— Source document —
SafeHTML


SafeHTML is anti-XSS HTML parser, written in PHP.


written and distributed under the BSD License


About this project

This parser strips down all potentially dangerous content within HTML:

  • opening tag without its closing tag
  • closing tag without its opening tag
  • any of these tags: "base", "basefont", "head", "html", "body", "applet", "object",
    "iframe", "frame", "frameset", "script", "layer", "ilayer", "embed", "bgsound",
    "link", "meta", "style", "title", "blink", "xml" etc.
  • any of these attributes: on*, data*, dynsrc
  • javascript:/vbscript:/about: etc. protocols
  • expression/behavior etc. in styles
  • any other active content

It also tries to convert code to valid HTML, but htmltidy is far better solution for this task.

Whats new?

1.3.12

  • added HTML5 tag terminators for paragraph
  • removed obsolete and deprecated HTML elements

1.3.11.

  • added new HTML5 Block-level elements

1.3.10.

  • Replaced preg_replace() e modifier with preg_replace_callback

1.3.9.

  • UTF-7 XSS vulnerability fixed

1.3.8

  • Allowed tags with setAllowTags() method.
  • AllowTags can be disabled using resetAllowTags()

1.3.7.

  • Added 'dl' to the list of 'lists' tags.
  • Added 'callto' to the white list of protocols.
  • Added white list of "namespaced" attributes.

1.3.6.

  • More accurate UTF-7 decoding.

1.3.5.

  • Two serious security flaws fixed: UTF-7 XSS and CSS comments handling.

1.3.2.

  • Security flaw (improper quotes handling in attributes' values) fixed. Big thanks to Nick Cleaton.

1.3.1.

  • Dumb bug fixed (some closing tags were ignored).

1.3.0.

  • Two holes (with decimal HTML entities and with \x00 symbol) fixed.
  • Class rewritten under PEAR coding standards.
  • Class now uses unmodified HTMLSax3 from PEAR.
  • To the list of table tags added: "caption", "col", "colgroup".

1.2.1.

  • It was possible to create XSS with hexadecimal HTML entities. Fixed. Big thanks to Christian Stocker.

1.2.0.

  • "id" and "name" attributes added to dangerous attributes list, because malefactor can broke legal javascript by spoofing ID or NAME of some element.

— Dataset content —
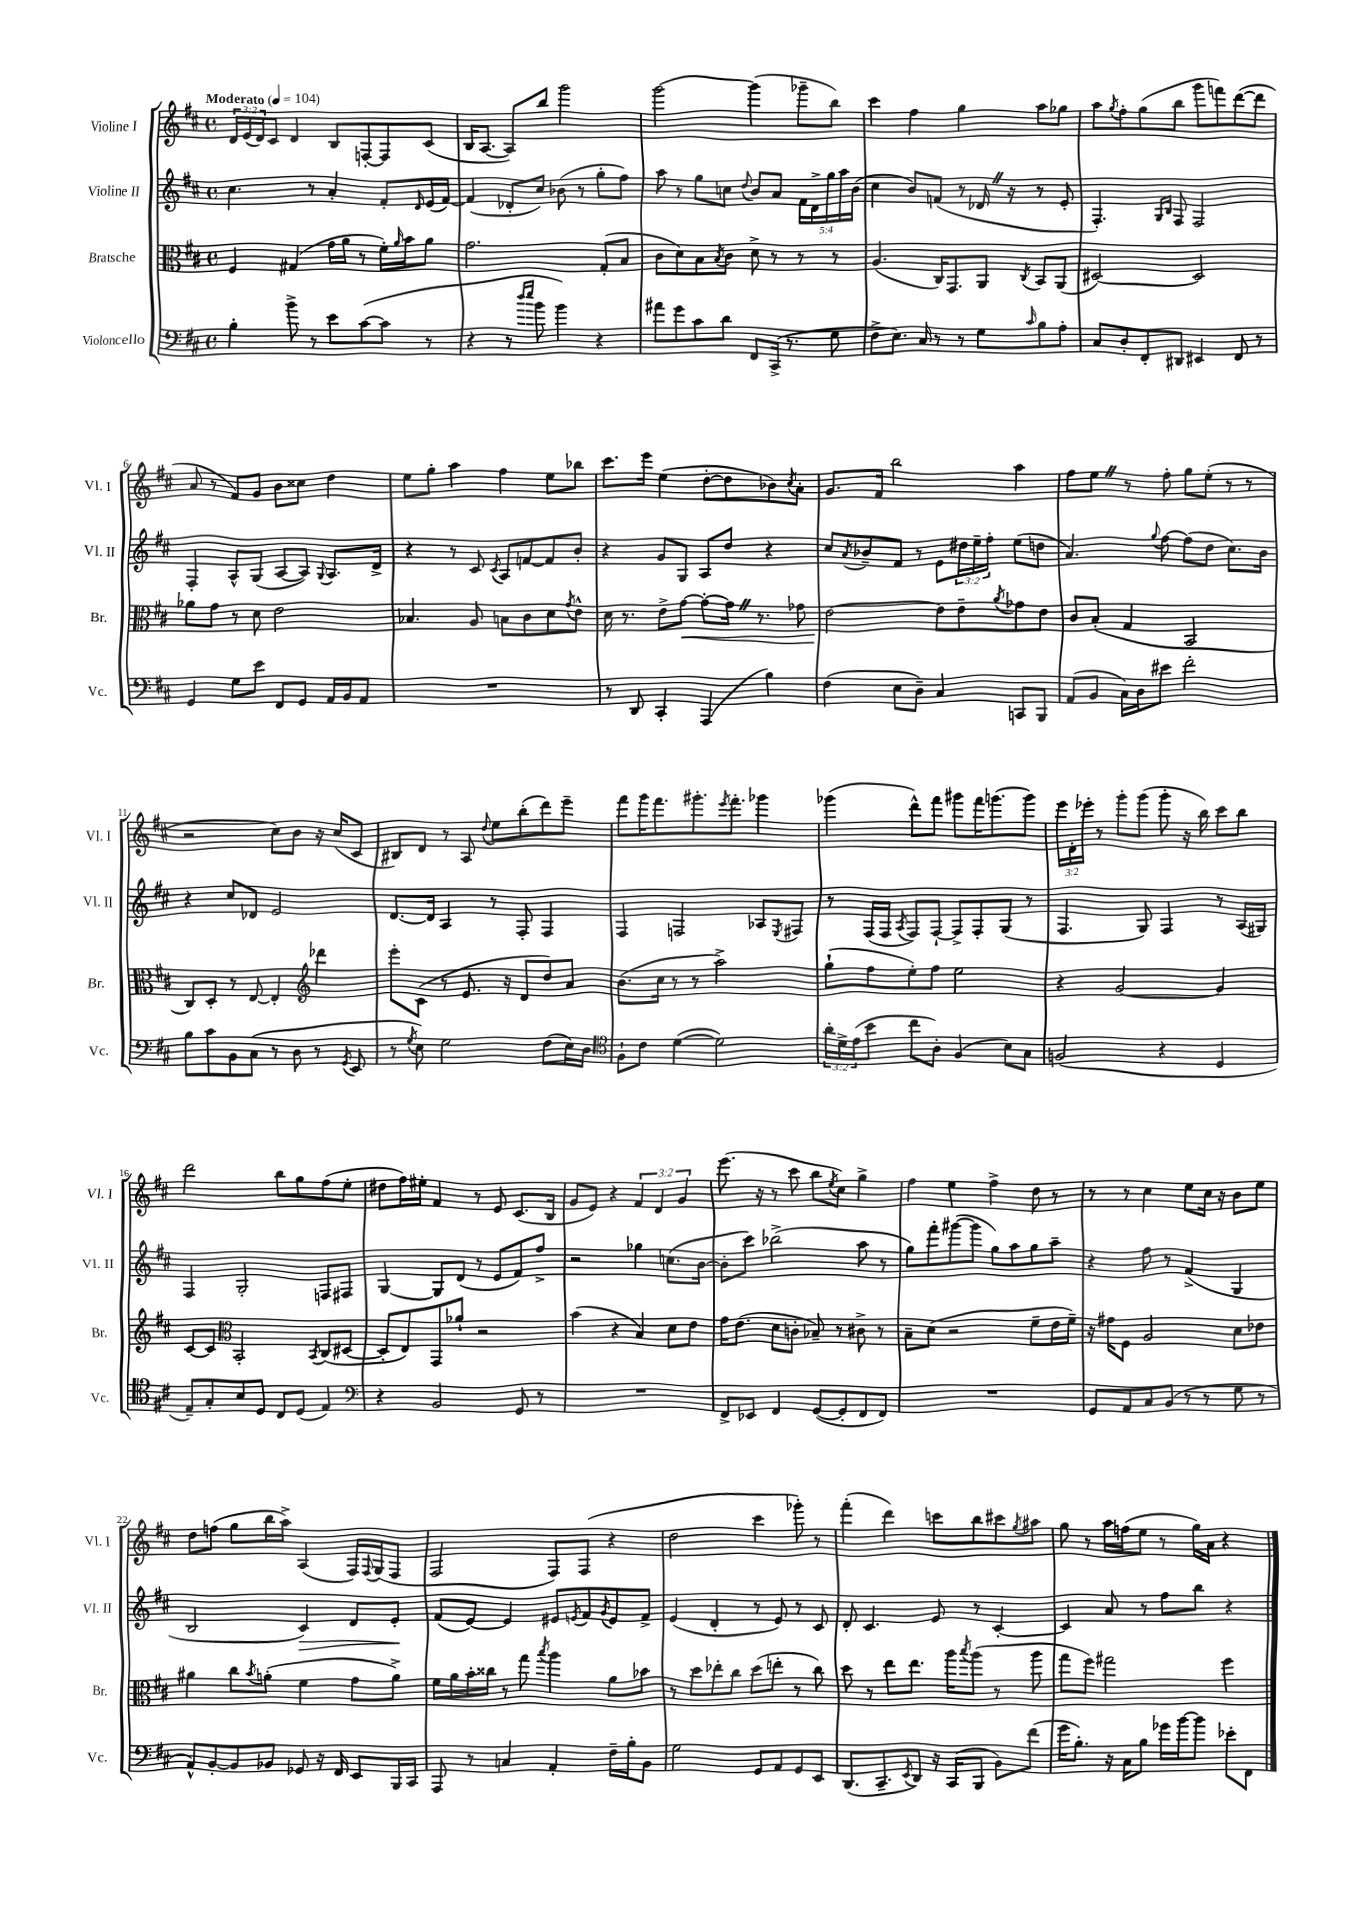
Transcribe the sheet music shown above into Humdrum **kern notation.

— Exercise tasks —
a – List every change recorded under version 1.3.0 on the SafeHTML page.
b – Extend the SafeHTML page by writing what comes after its final line.

— Task answers —
a –
- Two holes (with decimal HTML entities and with \x00 symbol) fixed.
- Class rewritten under PEAR coding standards.
- Class now uses unmodified HTMLSax3 from PEAR.
- To the list of table tags added: "caption", "col", "colgroup".

b –
  • New method parse() allows to do all parsing process in two lines of code. Examples also updated.
  • New array, closeParagraph, contains list of block-level elements. When we open such element, we should close paragraph before. . It allows SafeHTML to produce more XHTML compliant code.
  • Added "webcal" to white list of protocols for those who uses calendar programs (Mozilla/iCal/etc).
  • Now SafeHTML strips down table elements when we are not inside table.
  • Now SafeHTML correctly closes unclosed "li" tags: before opening "li" of the same nesting level.

1.1.0.

  • New "dangerous" protocols: hcp, ms-help, help, disk, vnd.ms.radio, opera, res, resource, chrome, mocha, livescript.
  • <XML> tag was moved from "tags for deletion" to "tags for deletion with content".
  • New "dangerous" CSS instruction "include-source" (NN4 specific).
  • New array, Attributes, contains list of attributes for removal. If you need to remove "id" or "name" attribute, just add it to this array.
  • Now it is possible to choose between white-list and black-list filtering of protocols. Defaults are "white-list".
This list is: "http", "https", "ftp", "telnet", "news", "nntp", "gopher", "mailto", "file".
  • For speed purposes, we now filter protocols only from these attributes: src, href, action, lowsrc, dynsrc, background, codebase.
  • Opera6 XSS bug ([\xC0][\xBC]script>alert(1)[\xC0][\xBC]/script> [UTF-8] workarounded.

1.0.4.

New "dangerous" tag: plaintext.

1.0.3.

Added array of elements that can have no closing tag.

1.0.2.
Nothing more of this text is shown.